Club launches a new way of communicating across campus
Photo by Héloïse Rodriguez-Qizilbash
In a world of texting and Snapchat, the art of snail mail still isn’t dead.
Campus Cursive, a club recognized by the Student Federation of the University of Ottawa (SFUO), is launching a mystery pen pal project in October that will allow students to correspond anonymously with their match. The group aims to explore the art and preservation of cursive writing, and discuss what it means in today’s modern world.
Loretta Beauchamp, the club’s event planner, explains the essence of it with the Fulcrum. The club will start an online survey to match participants. Based on your results with the questionnaire, you will be paired with another student and send letters to your partner anonymously. To be matched, students only need to answer a five-minute survey on the club’s Facebook page.
Founder and president Natania Abebe came up with this idea because she thinks there aren’t enough authentic connections on campus and she wants to rekindle school spirit.
Campus Cursive believes the archaic feel of hand-written letters to an anonymous friend is special, and appealing to students.
Fatima Kamal, the treasurer, explains why the anonymity of this project is such an advantage.
“If you know someone’s identity, you’re more restricted in what you say. The anonymity allows you to talk more openly about yourself,” says Kamal.
“It’s also fun because it’s mysterious, so you can’t look them up on Facebook,” Abebe adds.
So far, more than 70 people have registered. Once students are assigned a pen pal, they will correspond for five months until February, when Campus Cursive will hold a masked ballroom event and reveal the identities.

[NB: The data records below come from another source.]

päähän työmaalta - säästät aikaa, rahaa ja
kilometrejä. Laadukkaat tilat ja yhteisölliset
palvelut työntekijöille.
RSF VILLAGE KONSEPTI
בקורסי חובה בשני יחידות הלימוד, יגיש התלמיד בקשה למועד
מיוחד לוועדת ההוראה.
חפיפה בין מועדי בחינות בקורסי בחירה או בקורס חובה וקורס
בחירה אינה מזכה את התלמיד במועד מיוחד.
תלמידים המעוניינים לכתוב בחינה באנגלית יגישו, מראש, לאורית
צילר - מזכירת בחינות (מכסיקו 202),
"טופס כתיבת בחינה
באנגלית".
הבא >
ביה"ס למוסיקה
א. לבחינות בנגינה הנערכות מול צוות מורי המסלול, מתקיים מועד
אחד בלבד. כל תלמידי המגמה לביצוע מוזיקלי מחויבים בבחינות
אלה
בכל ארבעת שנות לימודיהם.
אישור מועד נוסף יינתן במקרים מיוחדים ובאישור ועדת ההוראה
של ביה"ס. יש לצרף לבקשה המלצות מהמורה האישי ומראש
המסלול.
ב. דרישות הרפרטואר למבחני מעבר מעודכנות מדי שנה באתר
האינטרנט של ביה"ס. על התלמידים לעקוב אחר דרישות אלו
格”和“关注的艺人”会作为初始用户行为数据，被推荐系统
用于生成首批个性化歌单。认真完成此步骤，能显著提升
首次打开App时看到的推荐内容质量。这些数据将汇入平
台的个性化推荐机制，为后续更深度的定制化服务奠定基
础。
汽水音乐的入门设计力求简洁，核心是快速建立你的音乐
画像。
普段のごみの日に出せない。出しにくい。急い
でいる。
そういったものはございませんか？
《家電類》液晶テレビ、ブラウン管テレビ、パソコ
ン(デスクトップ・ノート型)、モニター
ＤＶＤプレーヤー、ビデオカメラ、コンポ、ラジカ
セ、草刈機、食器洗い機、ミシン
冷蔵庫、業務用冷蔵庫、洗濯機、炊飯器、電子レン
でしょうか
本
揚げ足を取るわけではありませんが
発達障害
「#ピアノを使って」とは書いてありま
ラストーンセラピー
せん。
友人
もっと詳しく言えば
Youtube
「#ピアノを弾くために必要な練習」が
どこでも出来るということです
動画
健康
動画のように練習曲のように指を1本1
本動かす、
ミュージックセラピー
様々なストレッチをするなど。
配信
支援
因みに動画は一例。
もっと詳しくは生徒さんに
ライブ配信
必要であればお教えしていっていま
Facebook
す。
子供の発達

Typically, the club hides encouraging anonymous messages across campus. People can also nominate their friends for a “love bundle,” which is a compilation of positive messages. Abebe says this is helpful for a student going through a difficult time.
“You’re on a campus with 40,000 other students and everyone is anonymous and you think that no one cares, but yet there’s a group that cares about you that is going out of their way to send you a package,” she says. “That’s very special.”
Dr. Annette Poizner, a registered social worker and psychotherapist based in Toronto, says handwriting is a craft worth preserving.
“We do see the trend that people are using handwriting less and valuing it less,” she says. “I would suggest it’s actually a crucial life skill.”
Kids who may never study music or art, or who may never work on other expressive projects or activities, can end up with underdeveloped neuroplasticity of the brain, she explains.
“Handwriting used to be an equalizer,” says Dr. Poizner. “How to flow, how to be fluent in expressing themselves and facilitating hand-eye coordination, and any number of brain activities that can be more fluid.”
“I’ve often said the difference between keyboarding and handwriting is the difference between playing the triangle and playing the violin,” she says.
With cursive writing, we get better coordination between the left brain and right brain, she says, “And yes, we will suffer and not have the same cognitive fluency if you take away this vital skill.”
Though handwriting may be fading, Campus Cursive believes snail mail with an anonymous partner just might be the perfect way to create a lasting friendship, and keep your brain skills in check.